When dealing with maps not drawn on an equal area projection we substitute quadrilaterals bounded by meridians and parallels, the areas for which are given in the “Smithsonian Geographical Tables” (1894), in Professor H. Wagner’s tables in the geographical Jahrbuch, or similar works.
It is obvious that the area of a group of mountains projected on a horizontal plane, such as is presented by a map, must differ widely from the area of the superficies or physical surface of those mountains exposed to the air. Thus, a slope of 45° having a surface of 100 sq. m. projected upon a horizontal plane only measures 59 sq. m., whilst 100 sq. m. of the snowclad Sentis in Appenzell are reduced to 10 sq. m. A hypsographical map affords the readiest solution of this question. Given the area A of the plane between the two horizontal contours, the height h of the upper above the lower contour, the length of the upper contour l, and the area of the face presented by the edge of the upper stratum l.h = A₁, the slope α is found to be tan α = h.l / (A − A₁); hence its superficies, A = A₂ sec α. The result is an approximation, for inequalities of the ground bounded by the two contours have not been considered.
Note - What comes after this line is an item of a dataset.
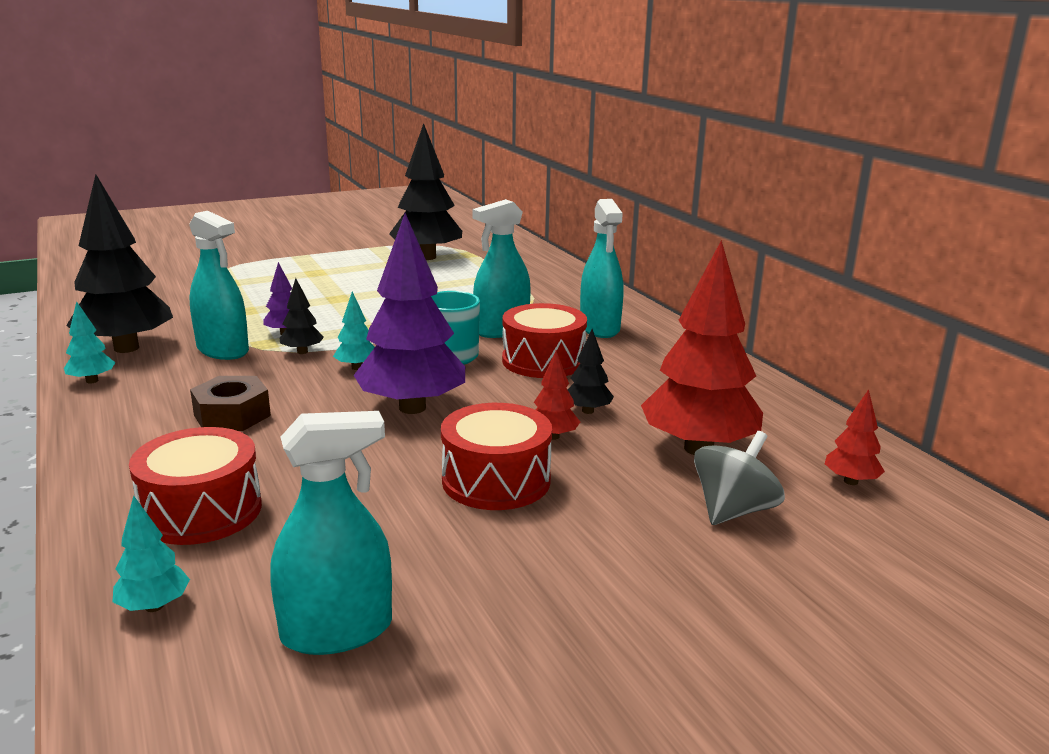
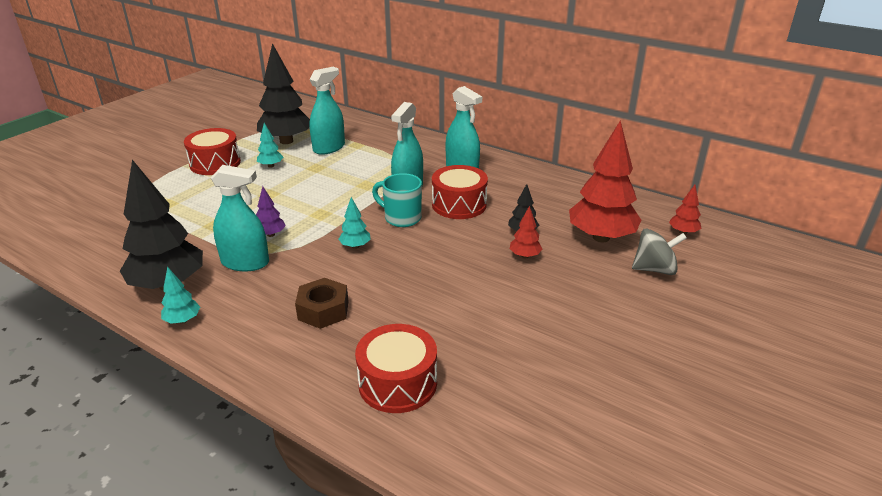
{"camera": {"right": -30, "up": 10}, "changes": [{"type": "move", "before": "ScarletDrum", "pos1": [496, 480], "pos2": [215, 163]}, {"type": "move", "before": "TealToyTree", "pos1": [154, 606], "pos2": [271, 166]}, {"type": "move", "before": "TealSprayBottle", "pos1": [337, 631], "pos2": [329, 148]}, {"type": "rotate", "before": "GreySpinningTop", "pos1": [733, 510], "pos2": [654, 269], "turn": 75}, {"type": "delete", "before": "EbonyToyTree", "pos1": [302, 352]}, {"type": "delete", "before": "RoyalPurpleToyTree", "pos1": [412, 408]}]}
The hypsographical map facilitates likewise the determination of the mean height of a country, and this height, combined with the area, the determination of volume, or cubic contents, is a simple matter.
Relief Maps are intended to present a representation of the ground which shall be absolutely true to nature. The object, however, can be fully attained only if the scale of the map is sufficiently large, if the horizontal and vertical scales are identical, so that there shall be no exaggeration of the heights, and if regard is had, eventually, to the curvature of the earth’s surface. Relief maps on a small scale necessitate a generalization of the features of the ground, as in the case of ordinary maps, as likewise an exaggeration of the heights. Thus on a relief on a scale of 1:1,000,000 a mountain like Ben Nevis would only rise to a height of 1⋅3 mm.
- Professor Henrici, Report on Planimeters (64th meeting of the British Association, Oxford, 1894); J. Tennant, “The Planimeter” (Engineering, xlv. 1903).
- H. Wagner's Lehrbuch (Hanover, 1908, pp. 241-252) refers to numerous authorities who deal fully with the whole question of measurement.
- Kienzl of Leoben in 1891 had invented a similar apparatus which he called a Relief Pantograph (Zeitschrift, Vienna Geog. Soc. 1891).